Big Data is a controversial subject featured in the news almost daily, from the NSA spying programs to the rise of corporate data brokers. For better or worse this data exists, and the high value of information to both governments and private interests alike, make it look as though the practice is here to stay in one form or another. But, it is not the entry of data collection into the many aspects of our lives that I am exploring here; rather it is how this data can be mined in the future by historians.
Though the emergence of metadata is no doubt unprecedented, in the study of history it is not completely foreign, just a different and much denser form of an archive. A vast digital archive of the everyday, one which could allow this profusion of data to be viewed through a historical lens, turning numbers into human narratives. In short, I would like to raise the possibility of a new historiography – Data history – which would be the study of the past through the mining of data.
The challenges though may arise not from the size of the researchable data, but with the almost endless possibilities of new historical approaches. Since the times of Herodotus and Thucydides there have been different methods of history. The German School of the nineteenth century ushered in the age of academic research based on documental evidence. Jacob Burckhardt, who wrote The Civilization of the Renaissance in Italy published in 1860, studied in Berlin under the influential Leopold von Ranke, and is an example of the turn of history to the written records of the past. Burckhardt was also one of the first modern practitioners of cultural and art history.
The Progressive Era brought with it the rise of statistics, and there use most prominently in sociology and history. The work of W.E.B. Du Bois is a prime example of this period, whose use of graphs and footnotes revolutionized serious social science and history writing. Fernand Braudel would surface from the archives of three continents with his epic The Mediterranean and the Mediterranean World in the Age of Philip II in 1949. Leading the Annales School to the foreground of twentieth century historiography, with its focus on the longue durée and on a history based from the bottom of society up. And since the majority of those who were literate in the past were both male and elite, statistics concerning economic and criminal records shone light on those who had been hidden in the darkness of the past.
In contrast, many modern historians can still illuminate past lives and events with limited archival material, the works of Jill Lepore and Natalie Zemon Davis come to mind, just to name a few. This draws an obvious conclusion that the amount of information that could be available in the future through metadata does not alone translate into better practices of history. And in putting forward the idea of a tomorrow where the study of Data history may exist, I recognize that I am raising more questions than answers here. But, one window I’d like to explore into this vast digital landscape may be found through genealogy.
There has always been an interest in ones ancestors, but as I mentioned before, the paper trails into the past were for the most part open to the minority that were privileged. Today, with Ancestry.com and other genealogical sites and societies, the doors to those we descend from have opened wider than ever before. The largest genealogical company, Ancestry.com, offers over 11 billion historical records to its subscribers. In comparison, Alice E. Marwick in her article “How Your Data Are Being Deeply Mined” for the NY Review of Books writes that: “The industry of collecting, aggregating, and brokering personal data is known as ‘database marketing.’
The second largest company in this field, Acxiom, has 23,000 computer servers that process more than 50 trillion data transactions per year.” As Acxiom is the second largest collector, that means well over 100 trillion pieces of data are being collected a year, with this number set to rise exponentially. This is not even factoring in whatever the NSA and other government agencies around the world are collecting. That is why it is called Big Data. It is less daunting when you imagine in the future your descendants being able to view your Facebook or other social media profile, and having access to the pictures, posts, and comments of a bygone era. In this sense, to genealogists and the historians of tomorrow this information is priceless.

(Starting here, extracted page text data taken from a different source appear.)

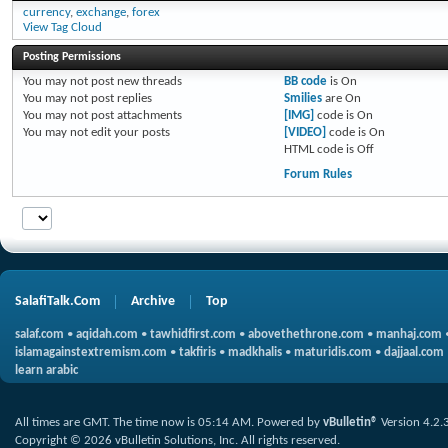
currency
,
exchange
,
forex
View Tag Cloud
Posting Permissions
You
may not
post new threads
BB code
is
On
You
may not
post replies
Smilies
are
On
You
may not
post attachments
[IMG]
code is
On
You
may not
edit your posts
[VIDEO]
code is
On
HTML code is
Off
Forum Rules
SalafiTalk.Com
Archive
Top
salaf.com
•
aqidah.com
•
tawhidfirst.com
•
abovethethrone.com
•
manhaj.com
islamagainstextremism.com
•
takfiris
•
madkhalis
•
maturidis.com
•
dajjaal.com
learn arabic
All times are GMT. The time now is
05:14 AM
.
Powered by
vBulletin®
Version 4.2.
Copyright © 2026 vBulletin Solutions, Inc. All rights reserved.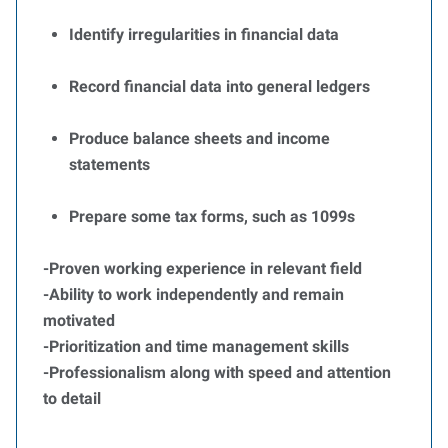
Identify irregularities in financial data
Record financial data into general ledgers
Produce balance sheets and income
statements
Prepare some tax forms, such as 1099s
-Proven working experience in relevant field
-Ability to work independently and remain
motivated
-Prioritization and time management skills
-Professionalism along with speed and attention
to detail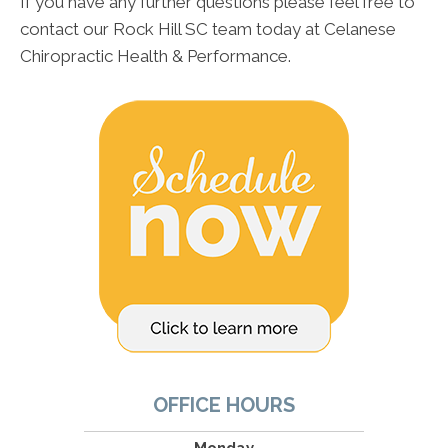
If you have any further questions please feel free to
contact our Rock Hill SC team today at Celanese
Chiropractic Health & Performance.
OFFICE HOURS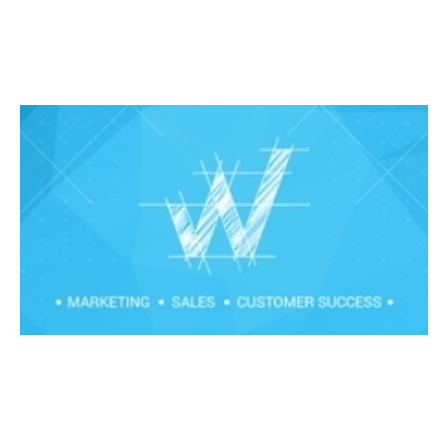
Field to Remote Transformation
Events
By
Claire Walker
24
Mar 2020
Financial foundations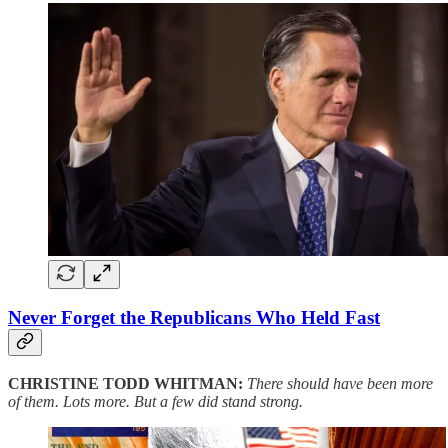
Never Forget the Republicans Who Held Fast
CHRISTINE TODD WHITMAN:
There should have been more
of them. Lots more. But a few did stand strong.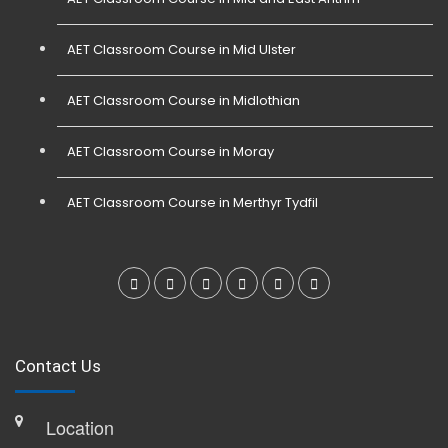
AET Classroom Course in Mid Ulster
AET Classroom Course in Midlothian
AET Classroom Course in Moray
AET Classroom Course in Merthyr Tydfil
Contact Us
Location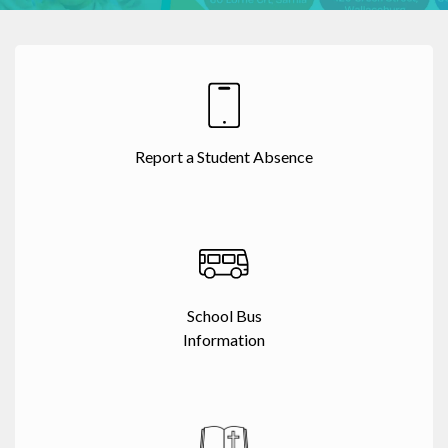
Report a Student Absence
School Bus
Information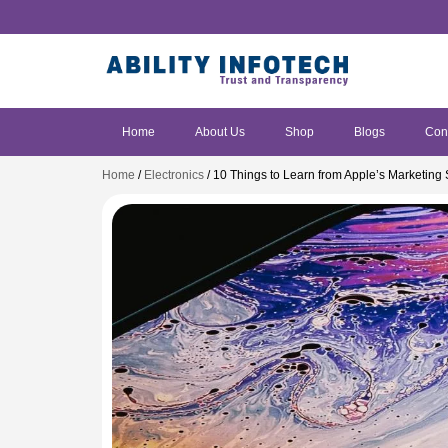
Home
About Us
Shop
Blogs
Con
Home
/
Electronics
/ 10 Things to Learn from Apple’s Marketing 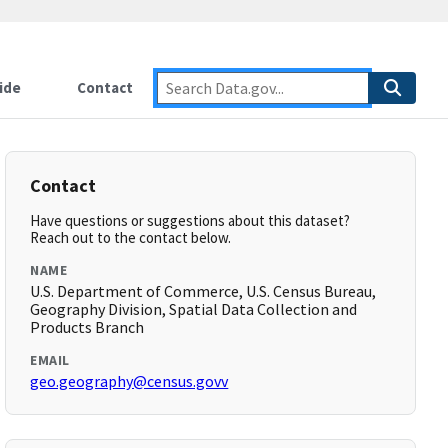
ide
Contact
Contact
Have questions or suggestions about this dataset?
Reach out to the contact below.
NAME
U.S. Department of Commerce, U.S. Census Bureau,
Geography Division, Spatial Data Collection and
Products Branch
EMAIL
geo.geography@census.govv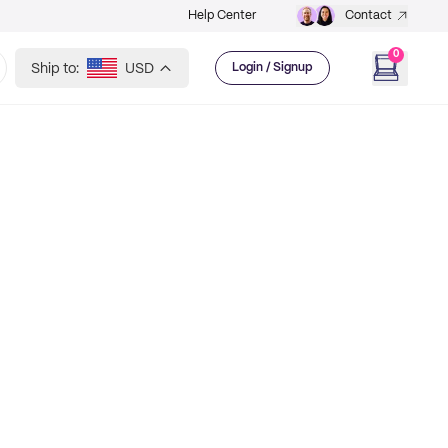
Help Center
Contact
0
Ship to:
USD
Login / Signup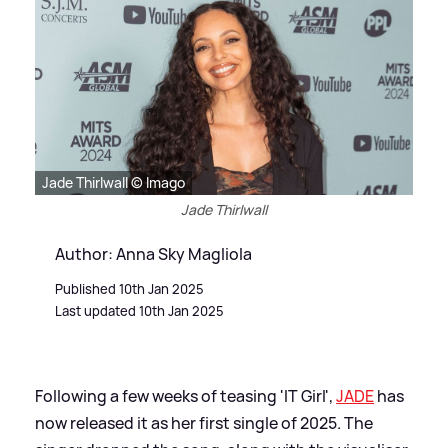
Jade Thirlwall © Imago
Jade Thirlwall
Author: Anna Sky Magliola
Published 10th Jan 2025
Last updated 10th Jan 2025
Following a few weeks of teasing 'IT Girl',
JADE
has
now released it as her first single of 2025. The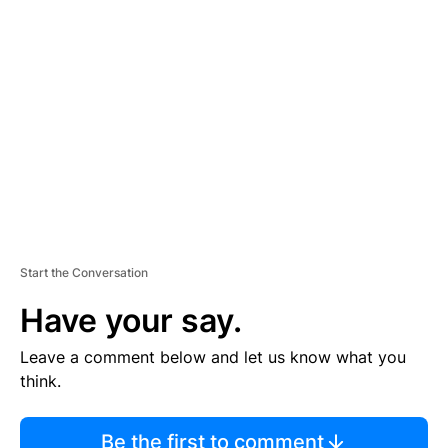
TI
S
E
M
E
N
T
Start the Conversation
Have your say.
Leave a comment below and let us know what you
think.
Be the first to comment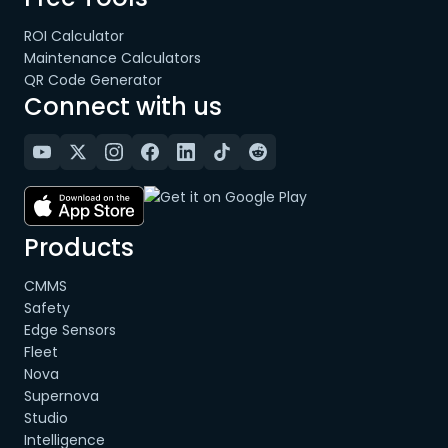
ROI Calculator
Maintenance Calculators
QR Code Generator
Connect with us
Products
CMMS
Safety
Edge Sensors
Fleet
Nova
Supernova
Studio
Intelligence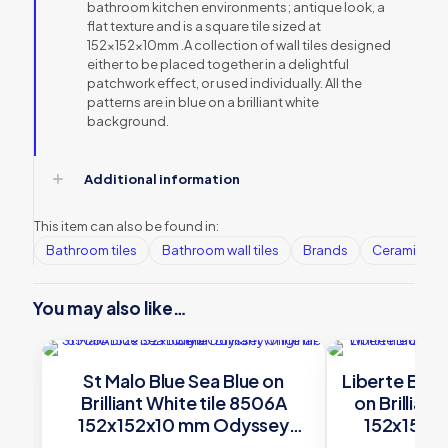
bathroom kitchen environments; antique look, a
flat texture and is a square tile sized at
152x152x10mm .A collection of wall tiles designed
either to be placed together in a delightful
patchwork effect, or used individually. All the
patterns are in blue on a brilliant white
background.
Additional information
This item can also be found in:
Bathroom tiles
Bathroom wall tiles
Brands
Ceramic Wall
You may also like…
St Malo Blue Sea Blue on
Liberte Blue
Brilliant White tile 8506A
on Brillian
152x152x10 mm Odyssey
152x152x
Original Style
Orig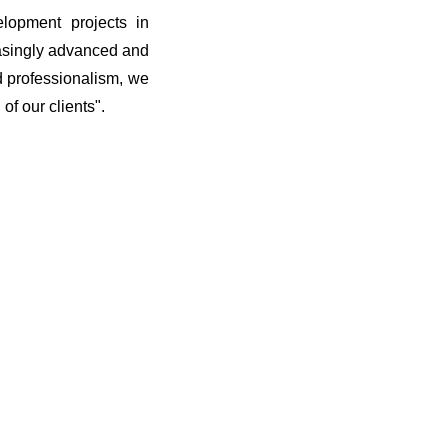
elopment projects in
easingly advanced and
d professionalism, we
of our clients".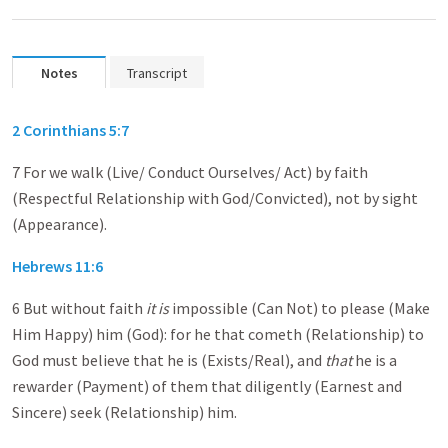
Notes
Transcript
2 Corinthians 5:7
7 For we walk (Live/ Conduct Ourselves/ Act) by faith
(Respectful Relationship with God/Convicted), not by sight
(Appearance).
Hebrews 11:6
6 But without faith
it is
impossible (Can Not) to please (Make
Him Happy) him (God): for he that cometh (Relationship) to
God must believe that he is (Exists/Real), and
that
he is a
rewarder (Payment) of them that diligently (Earnest and
Sincere) seek (Relationship) him.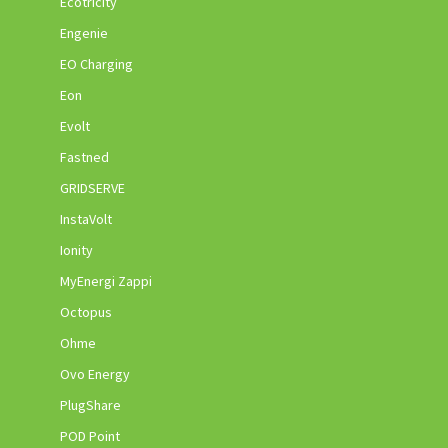
Ecotricity
Engenie
EO Charging
Eon
Evolt
Fastned
GRIDSERVE
InstaVolt
Ionity
MyEnergi Zappi
Octopus
Ohme
Ovo Energy
PlugShare
POD Point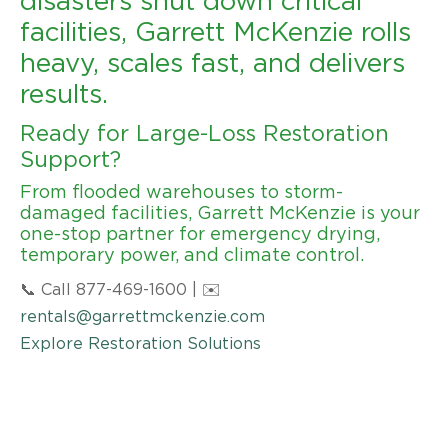
disasters shut down critical
facilities, Garrett McKenzie rolls
heavy, scales fast, and delivers
results.
Ready for Large-Loss Restoration
Support?
From flooded warehouses to storm-
damaged facilities, Garrett McKenzie is your
one-stop partner for emergency drying,
temporary power, and climate control.
📞 Call 877-469-1600 | ✉️
rentals@garrettmckenzie.com
Explore Restoration Solutions
DOWNLOAD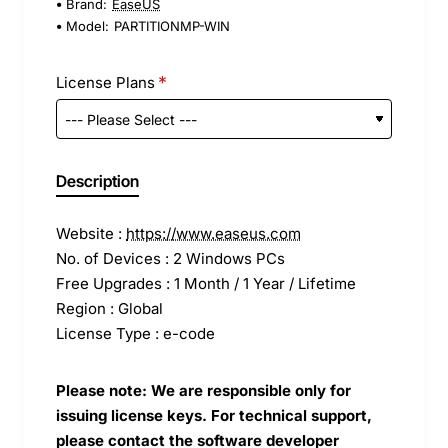
Brand:
EaseUS
Model:
PARTITIONMP-WIN
License Plans
Description
Website :
https://www.easeus.com
No. of Devices : 2 Windows PCs
Free Upgrades : 1 Month / 1 Year / Lifetime
Region : Global
License Type : e-code
Please note: We are responsible only for
issuing license keys. For technical support,
please contact the software developer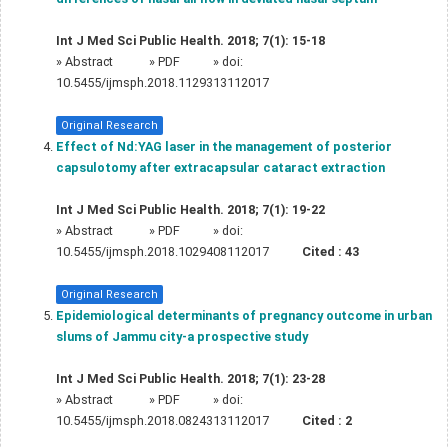
Int J Med Sci Public Health. 2018; 7(1): 15-18
»
Abstract
» PDF
» doi:
10.5455/ijmsph.2018.1129313112017
Original Research
Effect of Nd:YAG laser in the management of posterior
capsulotomy after extracapsular cataract extraction
Int J Med Sci Public Health. 2018; 7(1): 19-22
»
Abstract
» PDF
» doi:
10.5455/ijmsph.2018.1029408112017
Cited :
43
Original Research
Epidemiological determinants of pregnancy outcome in urban
slums of Jammu city-a prospective study
Int J Med Sci Public Health. 2018; 7(1): 23-28
»
Abstract
» PDF
» doi:
10.5455/ijmsph.2018.0824313112017
Cited :
2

Outside of history this genealogical data could be valuable as well. Michel Foucault in his essay “Nietzsche, Genealogy, History,” states “the body is molded by many distinct regimes; it is broken down by rhythms of work, rest, holidays, and eating habits. Genealogy, is thus situated within the body and history.” Foucault’s argument is of course more epistemological, but it relates perfectly to genetics. Our genes bare the imprints of how others lived in the past. The mining of historical data could then bring a family tree not only to life, but could improve the lives of those who will precede us. The mining of medical records as data could be used to both treat individuals or to gain a better understanding about diseases that affect whole societies.
The field of medicine is just one example outside history, many more questions I believe will be raised by the study of data, especially those concerned the three C’s of culture, class, and consumption.
Ultimately, I think that an archive for this data should be established, one where governments, business, and the individual can donate their data for the higher purpose of studying the human condition in the future. Of course these data donations could come with research restrictions, some records not to be opened till a certain date to protect sensitive information as an example. But, if we are serious about leaving a better world for those who will inhabit it after us, our data from today could create a better tomorrow. Data history will be the study of the past through the mining of data, the depth of which is our legacy to decide.